Personalized medicine is a buzzword in the field of biotechnology. Essentially, it's the promise of using a patient's unique genetic and epigenetic characteristics to diagnose, treat, and prevent disease. These characteristics may be found in single-nucleotide polymorphisms, or SNPs. SNPs are the single-letter variations in nucleotide sequences that exist among humans that make us unique, but that can also affect how we develop diseases. Detailed family histories, patient lifestyle data, gene expression levels, as well as other biological markers are also telling factors.
Spearheaded by Harvard geneticist George Church, the Personal Genome Project, or PGP, is a nonprofit initiative whose stated goal is to make publicly available both the entire DNA sequences and comprehensive health records of 100,000 individuals. To a large degree, the Personal Genome Project picks up where the Human Genome Project left off. It's the next step to using genetic data to identify the causes of disease.
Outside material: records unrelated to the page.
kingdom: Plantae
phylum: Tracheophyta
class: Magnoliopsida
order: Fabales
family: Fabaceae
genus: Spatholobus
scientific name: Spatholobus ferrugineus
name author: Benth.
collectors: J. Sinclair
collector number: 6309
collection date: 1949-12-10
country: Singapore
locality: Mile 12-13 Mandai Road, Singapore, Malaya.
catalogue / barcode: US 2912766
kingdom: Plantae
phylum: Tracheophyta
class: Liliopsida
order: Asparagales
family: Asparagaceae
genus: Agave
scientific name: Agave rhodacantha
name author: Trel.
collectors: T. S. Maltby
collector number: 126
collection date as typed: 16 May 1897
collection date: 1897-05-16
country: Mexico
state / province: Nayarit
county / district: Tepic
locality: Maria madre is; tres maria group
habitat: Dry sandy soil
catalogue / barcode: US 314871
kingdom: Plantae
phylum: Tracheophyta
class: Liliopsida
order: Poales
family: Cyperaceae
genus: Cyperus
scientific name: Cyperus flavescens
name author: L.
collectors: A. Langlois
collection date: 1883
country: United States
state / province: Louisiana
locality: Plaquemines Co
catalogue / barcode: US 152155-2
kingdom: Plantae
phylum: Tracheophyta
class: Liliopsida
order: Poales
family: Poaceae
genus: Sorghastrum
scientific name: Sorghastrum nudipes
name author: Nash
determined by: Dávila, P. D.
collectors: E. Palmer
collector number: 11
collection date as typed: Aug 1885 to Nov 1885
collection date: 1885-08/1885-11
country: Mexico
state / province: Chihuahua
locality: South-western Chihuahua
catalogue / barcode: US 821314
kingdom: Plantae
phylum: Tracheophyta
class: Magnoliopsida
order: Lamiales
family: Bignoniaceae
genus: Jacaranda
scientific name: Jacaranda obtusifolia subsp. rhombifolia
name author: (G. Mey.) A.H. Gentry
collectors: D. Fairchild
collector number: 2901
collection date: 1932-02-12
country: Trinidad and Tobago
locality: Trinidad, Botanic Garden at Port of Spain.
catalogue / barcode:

Church's work is founded on openness and automation. Project participants will volunteer their information, and the PGP will automate the sequencing process. Scientists would then be able to search through the resulting database. They could choose a physical trait or condition and a possible genetic correlation, and compare these with the genetic information and analysis obtained from project participants. For example, a certain form of heart disease might be associated with a particular gene and exposure to a particular virus.
Early results from the PGP demonstrate its potential. One of the initial participants learned that he was at heightened risk for several diseases that had not (yet) affected him, including a paralyzing neurological disease and tuberculosis. These kinds of disclosures could change someone's behavior for a lifetime; influencing the amount of attention he or she pays to diet and whether he or she attends regularly scheduled medical checkups.
Because the PGP relies on individuals providing detailed personal information that would be published and freely available to anyone, privacy issues are relevant. Thus, providing protection for the people who choose to have their DNA tested and share information like this is almost necessary for the project to succeed. In 2008, President George W. Bush signed into law the Genetic Information Nondiscrimination Act, or GINA, which was written to prohibit discrimination in health coverage by insurers, and employment (hiring or firing) by businesses on the basis of genetic information.
But ethicists are also concerned about the private ventures that have launched since 2007, promising consumers a picture of their genetic risk for disease for a fee. While the companies claim to have the technology to perform genome-wide analysis, some wonder whether businesses will put their marketing pitch ahead of the science.